Surgery can often be done using minimally invasive surgery (laparoscopy) with a laparoscope and instruments inserted through small cuts in your abdomen. If the cyst is large or cancer is a concern, an open procedure using a larger cut may be needed.
An ovarian cyst that develops after menopause is sometimes cancer. In this case, you may need to see a gynecologic cancer specialist. You might need surgery to remove your uterus, cervix, fallopian tubes and ovaries. You may also need chemotherapy or radiation.
Preparing for an appointment
Your first visit may be with your primary care provider or a specialist in conditions that affect the female reproductive system (gynecologist).
Think about bringing a family member or friend with you to the appointment, if you can. They can listen to what your provider says and help you recall information later.
What you can do
Before your appointment, make a list of:
- Your symptoms, including those that seem unrelated to the reason for the appointment, and when they began
- All medicines, vitamins, herbs and other supplements you take and the dosages
- Your medical history, including menstrual irregularities
- Questions to ask your health care provider
Questions to ask include:
- What's likely causing my symptoms?
- What tests might I need?
- Will my cyst go away on its own, or will I need treatment?
- Do you have printed materials or brochures I can have? What websites do you recommend?
Don't hesitate to ask other questions as they occur to you during your appointment.

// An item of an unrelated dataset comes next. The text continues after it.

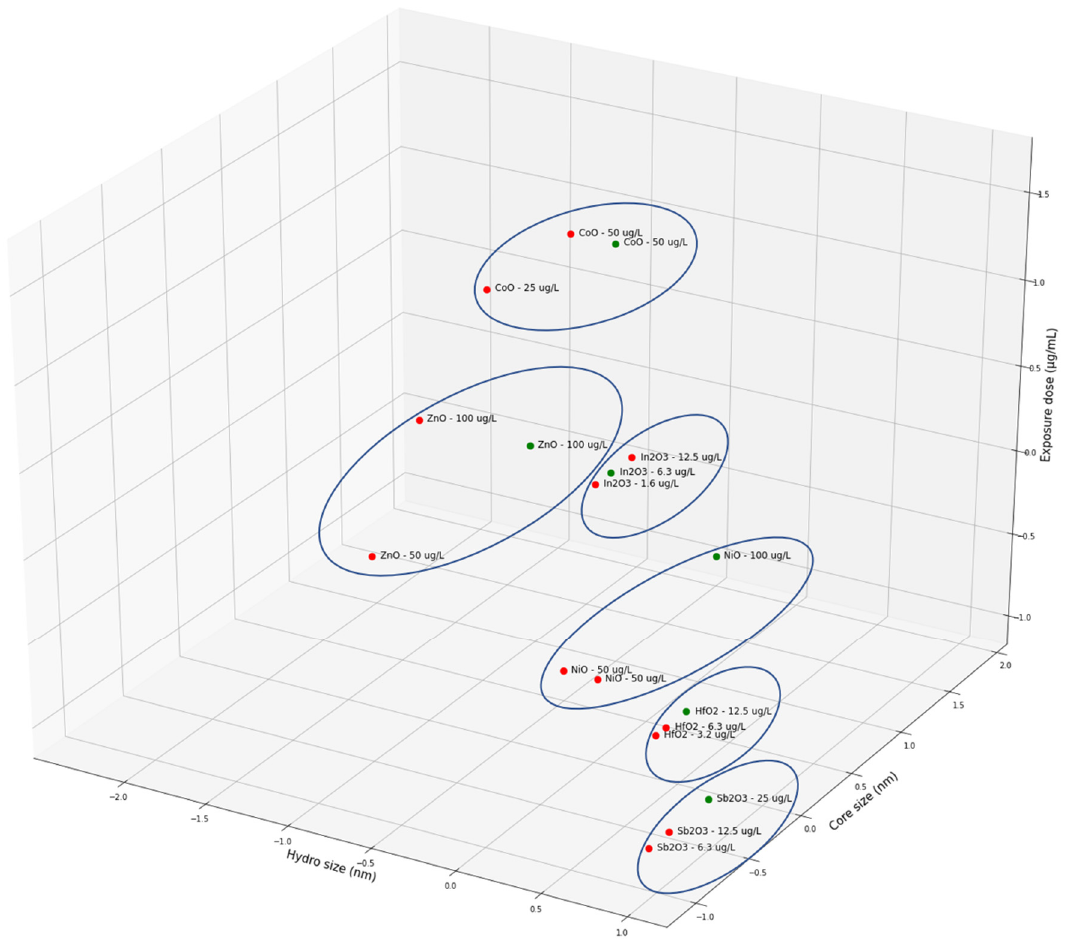
Figure 2. Indicative results for Me x O y (CoO, ZnO, In 2 O 3 , NiO, HfO 2 and Sb 2 O 3 ) NPs from the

What to expect from your doctor
Questions your provider might ask include:
- How often do you have symptoms?
- How bad are your symptoms?
- Do your symptoms seem related to your menstrual cycle?
- Does anything make your symptoms better?
- Does anything make your symptoms worse?
- Have you had ovarian cysts in the past?
Your provider will ask other questions based on your responses, symptoms and needs. Being ready to answer the questions will help you make the most of your appointment time.